One of the risk factor for incontinence is UTI. Studies in India, Dutch and Washington also proved UTI was one of the important co-morbid conditions causing UI [4,8,17]. The association of UTI in incontinent patients was 25.2% in our study, whereas higher percentage (45%) of patients was noted by a study done by Bergman A et al., [9]. They emphasized the need for correction of UTI by appropriate therapy as it regained bladder stability in about 60% of patients with UI.
In our study, Escherichia coli was found to be the most common organism causing the UTI in incontinent patients. Even though there was insufficient data on the common causative organism causing UTI in patients with UI; it was well known that Escherichia coli is the predominant organism isolated in all urinary tract infections. The antibiotic susceptibility for Escherichia coli revealed it to be highly sensitive for Nitrofurantoin (94.4%) and highly resistant to Ampicillin (94.4%). The next common organism is Enterococcus species which showed maximum sensitivity to Ampicillin and Vancomycin and resistance to Erythromycin.
UTI causes irritation of the bladder which initially presents as urgency; repetitive episodes of UTI can lead to weakening of the bladder wall and loss of contractility of the sphincters.

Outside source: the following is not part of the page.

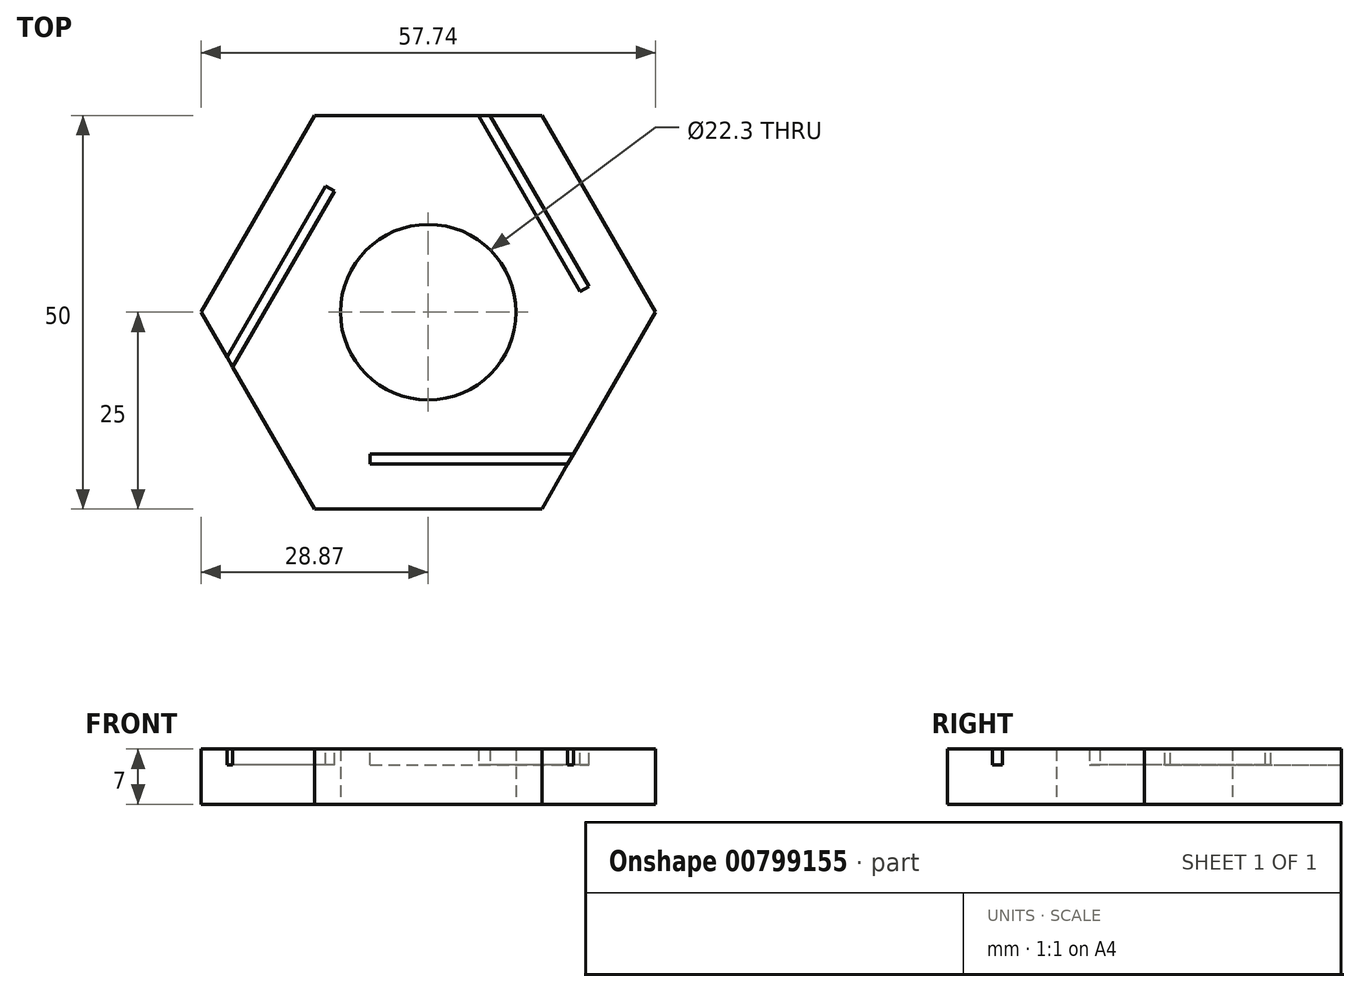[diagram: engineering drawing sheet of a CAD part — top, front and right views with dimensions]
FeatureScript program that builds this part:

This cumulatively leads to UI. UI causes stasis of urine in the bladder and can in turn lead to UTI. So, a vicious cycle sets in and can lead to worsening of both the conditions [8]. Hence, definite treatment of UI should not be undertaken before successful treatment of UTI after proper urine culture and sensitivity [9]. Our study statistically showed a significant proportion of incontinent patients (25.2%) had UTI. The literature shows that an appropriate correction of the existing UTI can help in the treatment of UI [1,9,18]. Hence, we suggest that the appropriate diagnosis and treatment of UTI could be a non-surgical approach for the treatment of Urinary Incontinence.
Limitation
However, the limitation is that we have studied the association of single risk factor with UI, while the association of other co-morbidities needs to be established in the given population.
Conclusion
Our study revealed that one in every four patients with incontinence had Urinary Tract Infection (UTI) and almost half of them suffered from previous episodes of UTI. Most of the patients were not aware of UI as a recognised disease. Moreover only 8% of the population had sought medical opinion for their condition, which shows that the awareness among the patient about the treatment facilities is low. We suggest periodic surveillance of the condition and epidemiological studies could lead to spread of awareness about the condition.